Hargreaves Lansdown faces legal fight over collapse of Neil Woodford’s flagship fund
Savers who lost £1billion when Neil Woodford’s flagship fund collapsed will soon have the chance to pursue Hargreaves Lansdown for damages.
Thousands who ploughed money into the Woodford Equity Income Fund (WEIF) have been pondering ways to claw back their lost cash.
Now law firm RGL Management is preparing to file a claim within weeks against investment platform Hargreaves Lansdown and Link, which was supposed to supervise Woodford’s management of his funds, the Daily Mail understands.
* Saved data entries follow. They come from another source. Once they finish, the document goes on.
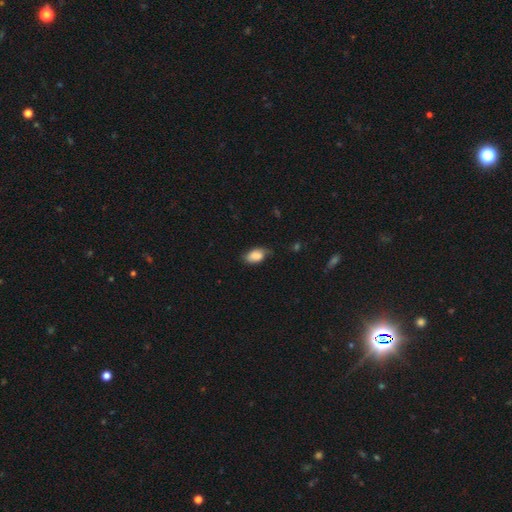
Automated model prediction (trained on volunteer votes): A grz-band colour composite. It shows a smooth galaxy with no disk features (83%) that is in between round and cigar-shaped (92%). Merging: none (60%).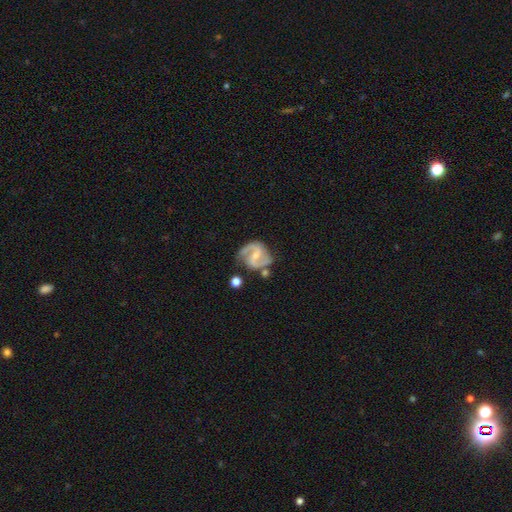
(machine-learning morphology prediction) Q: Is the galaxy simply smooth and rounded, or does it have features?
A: featured or disk — 89%.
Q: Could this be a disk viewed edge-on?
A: no — 98%.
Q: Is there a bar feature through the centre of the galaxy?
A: weak — 46%.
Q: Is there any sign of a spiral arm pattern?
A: yes — 97%.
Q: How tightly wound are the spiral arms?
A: medium — 58%.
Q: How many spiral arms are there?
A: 2 — 91%.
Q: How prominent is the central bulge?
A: small — 61%.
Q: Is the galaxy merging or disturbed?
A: none — 67%.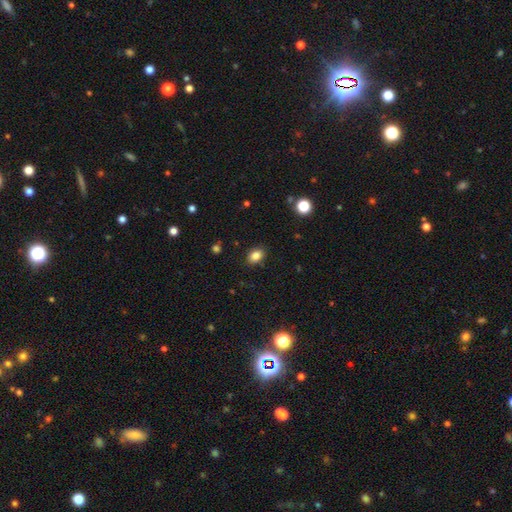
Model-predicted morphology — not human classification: A smooth galaxy with no disk features (84%) that is in between round and cigar-shaped (76%).

Vote fractions:
- Smooth or featured? smooth: 84% / star or artifact: 10% / featured or disk: 6%
- How rounded? in between: 76% / round: 23% / cigar-shaped: 1%
- Merging? none: 88% / minor disturbance: 9% / major disturbance: 2% / merger: 1%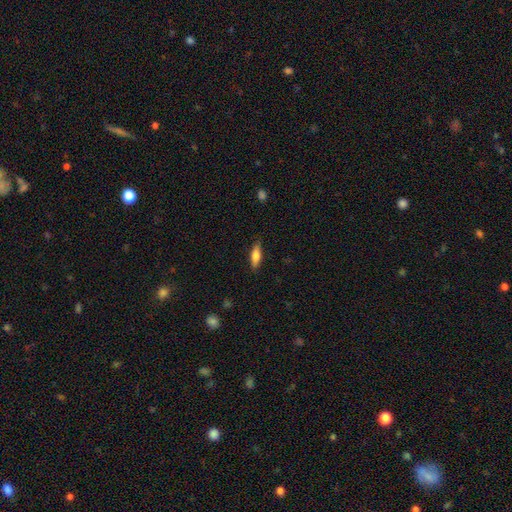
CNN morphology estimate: smooth 75%, featured or disk 19%, star or artifact 6%. Down the decision tree: how rounded — in between (53%); merging — none (83%).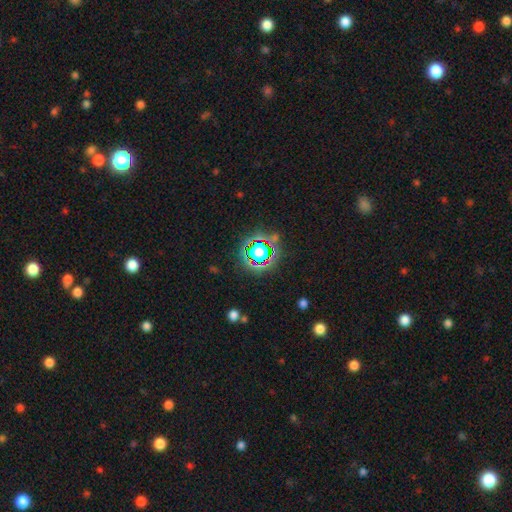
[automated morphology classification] This is likely a star or artifact rather than a galaxy (61%).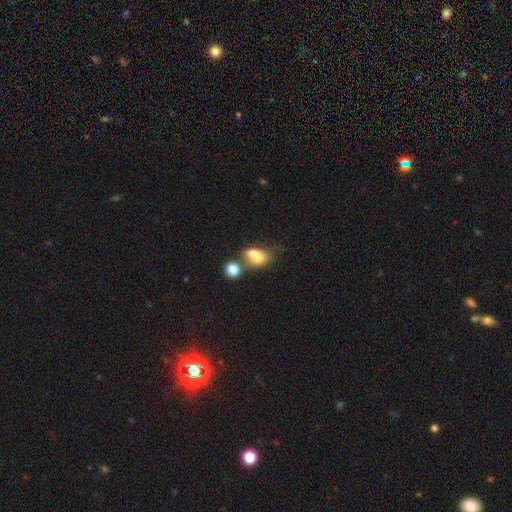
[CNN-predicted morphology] A smooth galaxy with no disk features (65%) that is in between round and cigar-shaped (70%).

Vote fractions:
- Smooth or featured? smooth: 65% / featured or disk: 23% / star or artifact: 13%
- How rounded? in between: 70% / round: 26% / cigar-shaped: 4%
- Merging? merger: 57% / none: 22% / minor disturbance: 11% / major disturbance: 10%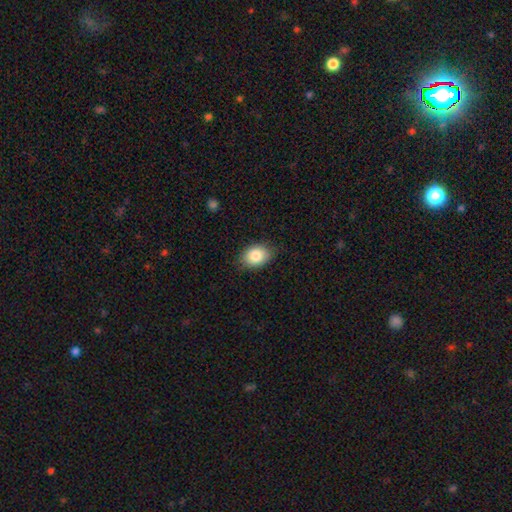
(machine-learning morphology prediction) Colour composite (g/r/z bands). It shows a smooth galaxy with no disk features (84%) that is in between round and cigar-shaped (68%). Merging: none (81%).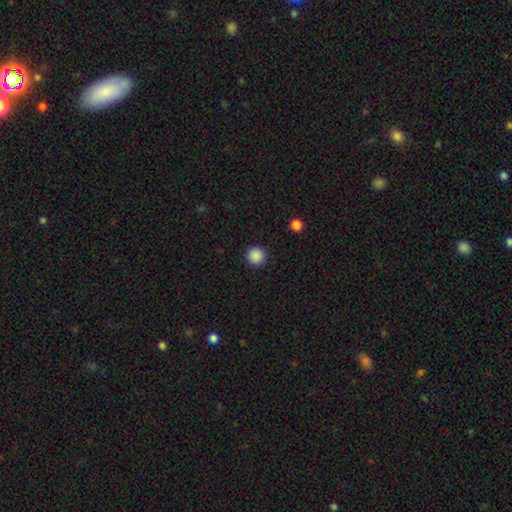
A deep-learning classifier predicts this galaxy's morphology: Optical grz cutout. It shows a smooth galaxy with no disk features (88%) that is round (95%). Merging: none (92%).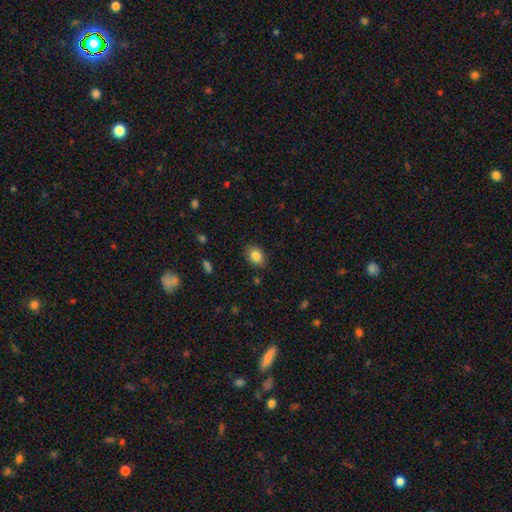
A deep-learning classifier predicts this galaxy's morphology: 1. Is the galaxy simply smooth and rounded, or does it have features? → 84% smooth, 9% star or artifact, 7% featured or disk.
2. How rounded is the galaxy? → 61% in between, 38% round, 1% cigar-shaped.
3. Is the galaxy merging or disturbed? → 85% none, 11% minor disturbance, 2% major disturbance, 1% merger.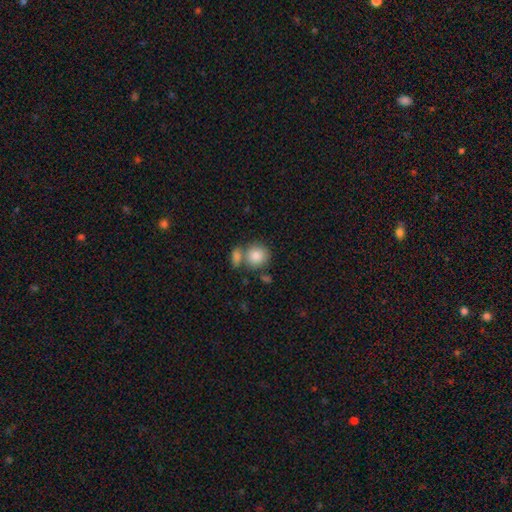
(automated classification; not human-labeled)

Failed fund: Neil Woodford (pictured) saw his flagship Woodford Equity Income Fund frozen after a flood of investors tried to pull their money out
The lawsuit comes as pressure on parties involved in the Woodford scandal is beginning to grow.
The Financial Conduct Authority (FCA) confirmed this week it was ‘likely’ to force Australia-listed Link to pay a £306million penalty to WEIF investors.
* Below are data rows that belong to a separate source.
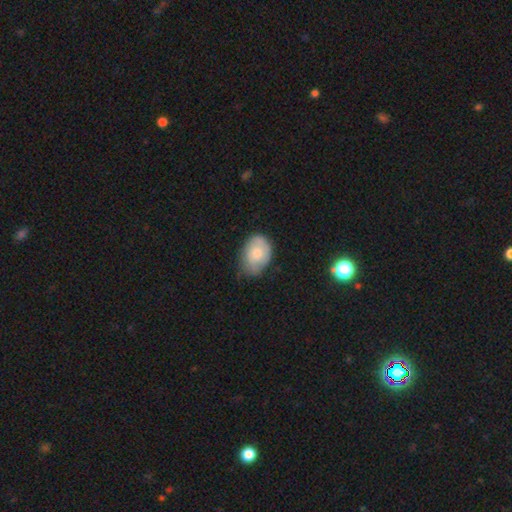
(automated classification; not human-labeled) Q: Smooth or featured?
A: smooth (68%); runner-up: featured or disk (25%)
Q: How rounded?
A: in between (73%); runner-up: round (26%)
Q: Merging?
A: none (55%); runner-up: minor disturbance (35%)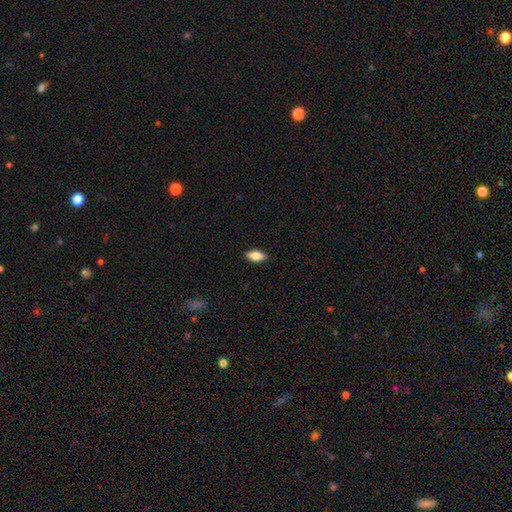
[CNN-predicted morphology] Smooth or featured? smooth (75%)
How rounded? in between (84%)
Merging? none (89%)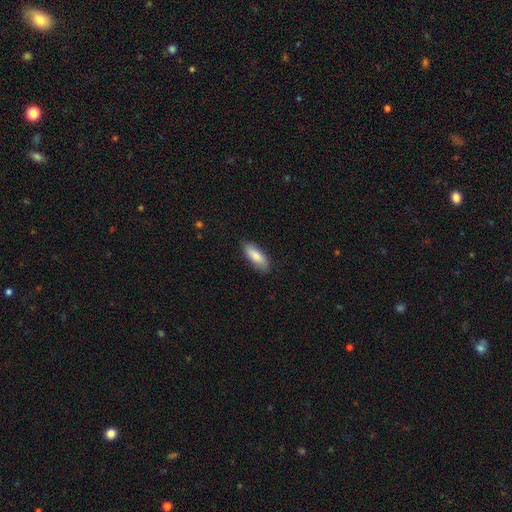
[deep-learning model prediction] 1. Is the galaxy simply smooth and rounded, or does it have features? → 84% smooth, 10% featured or disk, 6% star or artifact.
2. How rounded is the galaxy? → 67% in between, 31% cigar-shaped, 2% round.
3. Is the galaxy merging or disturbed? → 83% none, 13% minor disturbance, 2% major disturbance, 1% merger.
This is the first time that the FCA has hinted it will penalise firms over the Woodford scandal, and said it was still open to ordering ‘other parties’ to pay the redress to customers.
But in a move likely to infuriate Woodford victims, Link said yesterday it would consider challenging the regulator’s fine through the courts if necessary.
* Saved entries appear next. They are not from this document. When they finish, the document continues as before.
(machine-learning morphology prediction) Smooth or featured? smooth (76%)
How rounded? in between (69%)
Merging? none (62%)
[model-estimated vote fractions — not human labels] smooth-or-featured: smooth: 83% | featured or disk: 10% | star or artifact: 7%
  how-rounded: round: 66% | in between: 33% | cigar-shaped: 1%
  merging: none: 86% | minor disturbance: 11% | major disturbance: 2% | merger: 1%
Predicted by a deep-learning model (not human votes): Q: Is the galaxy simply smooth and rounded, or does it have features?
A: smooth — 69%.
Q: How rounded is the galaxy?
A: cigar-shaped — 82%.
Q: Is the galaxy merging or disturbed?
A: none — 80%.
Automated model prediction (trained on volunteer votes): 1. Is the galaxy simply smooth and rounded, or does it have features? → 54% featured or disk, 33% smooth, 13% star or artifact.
The FCA’s probe into Woodford’s downfall has also been examining the role of Hargreaves Lansdown, which recommended WEIF to investors right up until the fund’s suspension in June 2019, and Woodford himself.
The FCA declined to comment on whether either of these parties might be penalised.
Hargreaves Lansdown has denied any wrongdoing.
WEIF was frozen by Link after a flood of investors tried to pull their money out, following a run of poor performance.